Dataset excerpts
★ ★ ★ ★ ★ ★ ★
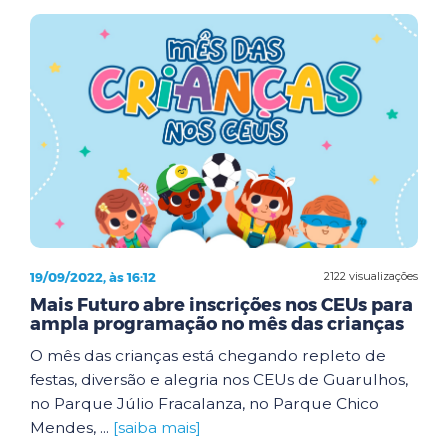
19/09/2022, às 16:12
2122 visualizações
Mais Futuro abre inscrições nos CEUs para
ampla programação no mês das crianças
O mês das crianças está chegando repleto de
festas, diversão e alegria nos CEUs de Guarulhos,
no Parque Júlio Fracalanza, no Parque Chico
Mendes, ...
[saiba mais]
★ ★ ★ ★ ★ ★ ★
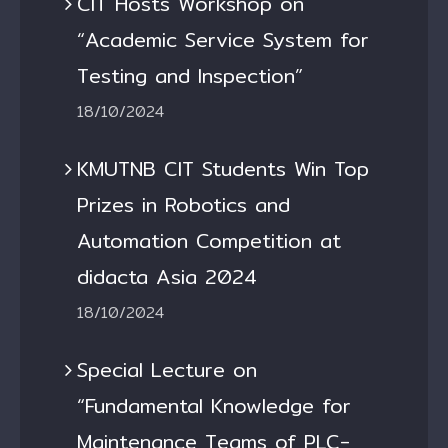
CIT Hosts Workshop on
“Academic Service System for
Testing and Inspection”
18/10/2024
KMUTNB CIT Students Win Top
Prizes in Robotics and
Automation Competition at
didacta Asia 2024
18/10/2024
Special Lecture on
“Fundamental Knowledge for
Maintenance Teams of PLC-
★ ★ ★ ★ ★ ★ ★
- Problem statement -
Put each line in the stretch from the line containing "CIT Hosts Workshop on" through the line containing "Maintenance Teams of" into a JSON list of strings, one string per line, with both ends included and blank lines left out.

- Finished exercise -
[
  "CIT Hosts Workshop on",
  "“Academic Service System for",
  "Testing and Inspection”",
  "18/10/2024",
  "KMUTNB CIT Students Win Top",
  "Prizes in Robotics and",
  "Automation Competition at",
  "didacta Asia 2024",
  "18/10/2024",
  "Special Lecture on",
  "“Fundamental Knowledge for",
  "Maintenance Teams of PLC-"
]